Better Persistence, Better Results
The newly designed CAR T cells secrete a mini version of a checkpoint-blocking antibody. This antibody is similar to the drugs nivolumab (Opdivo®) and pembrolizumab (Keytruda®), which are approved for the treatment of several types of cancer. The antibody binds to a protein called PD-1 that acts like a brake on immune cells. The antibody releases this brake, allowing the CAR T cells and surrounding immune cells to better fight the disease.
The MSK team — including lab members Sarwish Rafiq, Oladapo Yeku, and Hollie Jackson — made two versions of this armored CAR. One recognizes a molecule called CD19, which is found on certain blood cancers. The other recognizes MUC16, which is found on some ovarian cancers and pancreatic cancers. Then they tested the cells in several different mouse models of cancer.
In all cases, including mouse models of solid tumors, the team found that the armored CARs persisted longer in the body than standard CARs. And they produced better results — namely, the mice lived significantly longer.
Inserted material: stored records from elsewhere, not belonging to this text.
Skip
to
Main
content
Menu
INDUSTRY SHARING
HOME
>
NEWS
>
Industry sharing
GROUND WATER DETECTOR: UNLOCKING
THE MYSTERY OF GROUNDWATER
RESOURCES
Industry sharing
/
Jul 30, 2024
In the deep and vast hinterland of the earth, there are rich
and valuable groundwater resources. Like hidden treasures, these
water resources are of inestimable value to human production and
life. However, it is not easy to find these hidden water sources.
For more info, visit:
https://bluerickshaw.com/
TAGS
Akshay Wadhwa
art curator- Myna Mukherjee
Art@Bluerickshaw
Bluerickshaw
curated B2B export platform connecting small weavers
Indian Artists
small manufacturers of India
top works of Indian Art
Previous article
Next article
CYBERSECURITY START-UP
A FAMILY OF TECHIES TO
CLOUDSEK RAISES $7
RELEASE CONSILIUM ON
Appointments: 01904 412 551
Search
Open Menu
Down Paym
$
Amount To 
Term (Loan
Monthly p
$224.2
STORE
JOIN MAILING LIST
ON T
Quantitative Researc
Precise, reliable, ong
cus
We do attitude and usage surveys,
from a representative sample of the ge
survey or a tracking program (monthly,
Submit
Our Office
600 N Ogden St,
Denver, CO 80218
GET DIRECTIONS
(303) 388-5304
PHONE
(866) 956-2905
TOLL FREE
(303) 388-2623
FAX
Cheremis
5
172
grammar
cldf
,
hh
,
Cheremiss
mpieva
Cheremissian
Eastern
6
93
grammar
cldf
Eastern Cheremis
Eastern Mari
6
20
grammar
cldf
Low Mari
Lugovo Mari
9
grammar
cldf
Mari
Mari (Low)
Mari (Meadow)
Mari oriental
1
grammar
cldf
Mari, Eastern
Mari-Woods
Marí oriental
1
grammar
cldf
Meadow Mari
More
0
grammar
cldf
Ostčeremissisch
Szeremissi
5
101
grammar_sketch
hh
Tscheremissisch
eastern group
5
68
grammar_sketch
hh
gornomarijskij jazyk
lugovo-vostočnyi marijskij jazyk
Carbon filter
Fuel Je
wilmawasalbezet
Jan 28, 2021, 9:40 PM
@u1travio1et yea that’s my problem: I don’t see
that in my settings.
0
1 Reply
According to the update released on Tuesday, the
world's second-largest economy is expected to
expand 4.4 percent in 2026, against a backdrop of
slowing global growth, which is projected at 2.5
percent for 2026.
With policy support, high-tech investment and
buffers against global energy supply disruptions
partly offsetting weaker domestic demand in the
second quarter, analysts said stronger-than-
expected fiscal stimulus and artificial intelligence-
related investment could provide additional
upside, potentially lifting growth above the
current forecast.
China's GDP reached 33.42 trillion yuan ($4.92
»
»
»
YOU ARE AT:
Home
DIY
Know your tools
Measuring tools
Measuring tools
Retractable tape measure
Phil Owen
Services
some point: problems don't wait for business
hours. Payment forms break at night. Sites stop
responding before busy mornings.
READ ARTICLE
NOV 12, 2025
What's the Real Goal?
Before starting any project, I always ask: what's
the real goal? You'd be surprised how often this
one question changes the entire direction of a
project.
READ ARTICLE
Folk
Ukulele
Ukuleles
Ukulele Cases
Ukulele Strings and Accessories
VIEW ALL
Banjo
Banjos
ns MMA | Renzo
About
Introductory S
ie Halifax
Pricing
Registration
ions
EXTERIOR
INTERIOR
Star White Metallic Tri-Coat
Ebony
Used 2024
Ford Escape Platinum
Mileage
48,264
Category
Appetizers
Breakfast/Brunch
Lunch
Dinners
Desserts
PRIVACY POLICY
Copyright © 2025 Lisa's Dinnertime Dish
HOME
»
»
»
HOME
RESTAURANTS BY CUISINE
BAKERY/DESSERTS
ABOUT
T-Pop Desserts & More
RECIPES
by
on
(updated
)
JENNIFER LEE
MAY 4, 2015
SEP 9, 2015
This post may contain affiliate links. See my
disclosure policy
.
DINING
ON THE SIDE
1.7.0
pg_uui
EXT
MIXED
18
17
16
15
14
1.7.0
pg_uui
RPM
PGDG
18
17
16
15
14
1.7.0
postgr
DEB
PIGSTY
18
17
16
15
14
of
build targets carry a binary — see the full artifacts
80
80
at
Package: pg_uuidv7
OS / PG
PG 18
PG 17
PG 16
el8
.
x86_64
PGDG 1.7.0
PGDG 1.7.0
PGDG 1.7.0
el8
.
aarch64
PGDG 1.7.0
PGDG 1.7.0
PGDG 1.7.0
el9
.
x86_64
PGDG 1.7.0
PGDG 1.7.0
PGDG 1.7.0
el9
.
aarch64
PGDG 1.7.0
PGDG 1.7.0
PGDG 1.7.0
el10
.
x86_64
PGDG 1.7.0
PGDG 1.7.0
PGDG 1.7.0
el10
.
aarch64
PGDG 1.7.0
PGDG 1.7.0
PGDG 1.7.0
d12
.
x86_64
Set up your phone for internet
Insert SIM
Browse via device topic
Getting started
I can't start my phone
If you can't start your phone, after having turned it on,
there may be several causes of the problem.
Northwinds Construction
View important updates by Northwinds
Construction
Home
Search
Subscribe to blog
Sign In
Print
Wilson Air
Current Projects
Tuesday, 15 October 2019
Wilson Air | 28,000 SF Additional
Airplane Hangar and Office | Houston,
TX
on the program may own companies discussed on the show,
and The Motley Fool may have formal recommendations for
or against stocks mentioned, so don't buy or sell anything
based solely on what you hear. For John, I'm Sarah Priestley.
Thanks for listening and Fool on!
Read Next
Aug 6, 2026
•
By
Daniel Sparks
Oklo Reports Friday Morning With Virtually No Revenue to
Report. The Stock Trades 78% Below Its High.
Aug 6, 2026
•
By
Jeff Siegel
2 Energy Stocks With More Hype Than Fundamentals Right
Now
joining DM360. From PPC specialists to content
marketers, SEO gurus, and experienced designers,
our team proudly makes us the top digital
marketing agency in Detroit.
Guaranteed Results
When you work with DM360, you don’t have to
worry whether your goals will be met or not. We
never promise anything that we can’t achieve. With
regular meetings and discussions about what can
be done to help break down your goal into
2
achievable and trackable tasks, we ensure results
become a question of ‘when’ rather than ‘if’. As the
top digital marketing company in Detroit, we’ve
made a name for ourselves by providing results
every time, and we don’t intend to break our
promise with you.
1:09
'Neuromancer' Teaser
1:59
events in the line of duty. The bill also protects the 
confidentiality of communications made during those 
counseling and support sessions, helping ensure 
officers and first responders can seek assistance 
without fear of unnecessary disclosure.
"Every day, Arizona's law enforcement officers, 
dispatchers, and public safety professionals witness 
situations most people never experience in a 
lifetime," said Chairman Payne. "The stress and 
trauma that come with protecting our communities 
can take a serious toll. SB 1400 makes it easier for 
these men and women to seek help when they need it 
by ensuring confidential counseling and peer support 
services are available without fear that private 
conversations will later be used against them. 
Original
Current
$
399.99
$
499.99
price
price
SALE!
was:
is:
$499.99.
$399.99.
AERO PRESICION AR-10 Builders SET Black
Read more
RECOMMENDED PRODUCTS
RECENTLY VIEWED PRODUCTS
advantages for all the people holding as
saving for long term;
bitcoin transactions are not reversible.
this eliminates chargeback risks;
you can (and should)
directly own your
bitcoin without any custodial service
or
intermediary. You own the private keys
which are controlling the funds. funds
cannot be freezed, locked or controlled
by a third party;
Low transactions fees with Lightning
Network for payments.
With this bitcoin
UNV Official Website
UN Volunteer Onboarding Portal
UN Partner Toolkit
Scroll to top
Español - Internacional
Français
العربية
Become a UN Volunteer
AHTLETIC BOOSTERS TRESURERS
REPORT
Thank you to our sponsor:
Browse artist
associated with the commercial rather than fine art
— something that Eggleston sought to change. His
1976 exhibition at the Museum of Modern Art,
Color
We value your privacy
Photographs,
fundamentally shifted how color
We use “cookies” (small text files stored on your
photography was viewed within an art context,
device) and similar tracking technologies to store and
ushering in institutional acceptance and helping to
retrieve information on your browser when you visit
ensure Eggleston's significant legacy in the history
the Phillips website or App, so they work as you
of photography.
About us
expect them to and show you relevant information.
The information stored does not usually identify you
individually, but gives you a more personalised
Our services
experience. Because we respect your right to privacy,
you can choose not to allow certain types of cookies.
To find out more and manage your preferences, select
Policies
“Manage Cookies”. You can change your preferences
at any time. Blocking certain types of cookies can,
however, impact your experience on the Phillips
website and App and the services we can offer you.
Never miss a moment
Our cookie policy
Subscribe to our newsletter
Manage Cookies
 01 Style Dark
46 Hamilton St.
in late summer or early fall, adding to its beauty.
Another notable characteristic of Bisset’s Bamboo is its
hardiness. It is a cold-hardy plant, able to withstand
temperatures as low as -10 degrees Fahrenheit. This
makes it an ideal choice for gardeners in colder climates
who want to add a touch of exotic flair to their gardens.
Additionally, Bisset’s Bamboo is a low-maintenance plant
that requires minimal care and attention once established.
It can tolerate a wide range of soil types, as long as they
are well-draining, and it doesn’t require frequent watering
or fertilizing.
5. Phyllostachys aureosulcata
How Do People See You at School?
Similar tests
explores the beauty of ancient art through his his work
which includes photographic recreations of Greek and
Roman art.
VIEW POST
What’s more, because the checkpoint drugs were released directly into the tumor, they activated nearby T cells, creating a helpful bystander effect. In other words, the CAR T cells were able to enlist the help of other T cells to fight the tumor.
Finally, the team found that the levels of the PD-1 antibody were low in the circulating blood, indicating that the checkpoint molecules were not spreading far beyond the site of the tumor. That’s important because it means there will be fewer systemic side effects.
“This proves — at least in a mouse model — that we can now have our cake and eat it too,” Dr. Brentjens says.
He emphasizes that the approach can be thought of as providing a new platform for CAR therapy. “We can build CAR T cells to secrete a variety of different molecules, tailored to the needs of the patient,” he says. “It’s not just limited to this one drug.”
The MSK team hopes to translate their new armored CAR platform to the clinic and is in the process of designing clinical trials.
A paper describing the approach appears today in the journal Nature Biotechnology.